I’ve been down to people’s square a couple of times, one time to visit the Urban Planning Museum. The UPM is 4 floors about past, present, and most of all, future Shanghai. The main feature of the museum is a huge city model of what the city will look like in 2020 (there was a Post article about the museum over the summer if any of you happened to catch it). The color buildings are currently present in the city, and the gray ones are building that are going to be built. Apparently the city literally changes every day, so the curators have quite a job. The UPM also features Shanghai’s plans for the 2010 world expo, which is going to be insane from what I can tell. It’s the first world expo to be held in a developing country, and Shanghai is preparing with as much fervor as Beijing prepared for the Olympics. The expo mascot is literally all over the city. It looks like a blue tooth with arms.

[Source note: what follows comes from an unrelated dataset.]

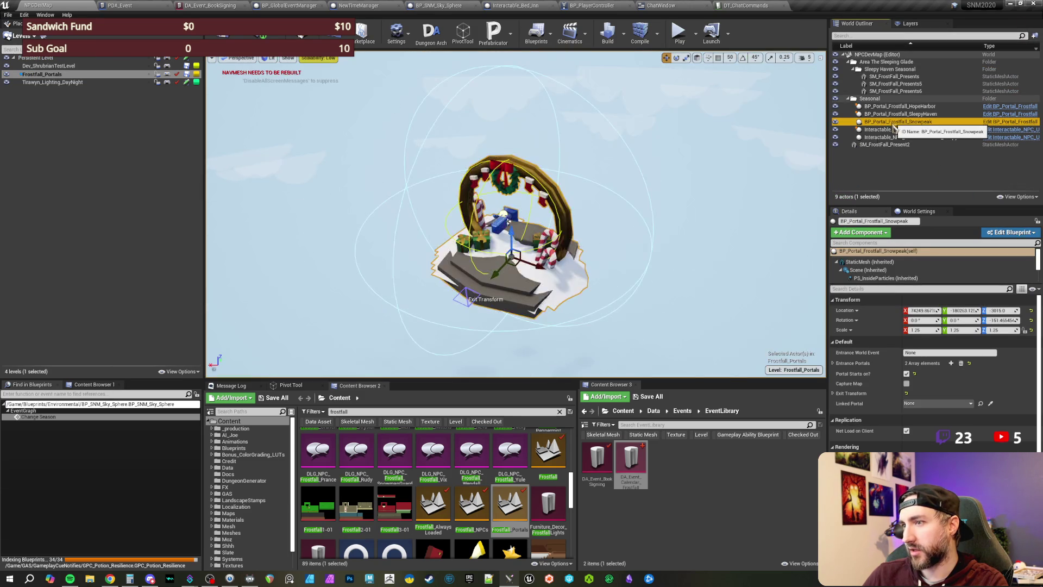
pyautogui.click(36, 58)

Okay, I have to go soon (I smell), but one reason that it took me so long to get around to posting this is that my original china blog, hosted by live journal, is blocked in China. The most fascinating thing about Internet censorship here is that when one tries to load a censored page, she gets an "server down" error. According to an NPR story I heard, most average Chinese Internet users don't even realize that sites are being blocked. Crazy!
After I realized LiveJournal was blocked, i tried to make a blog using Google-hosted blogger. However, in china, blogger.com automatically loads in Chinese. As I can't read characters, this proved more than a little problematic (there wasn't even an "english" button at the bottom of the page, at leas not one i could read). Obviously, I figured it out eventually (yay me!).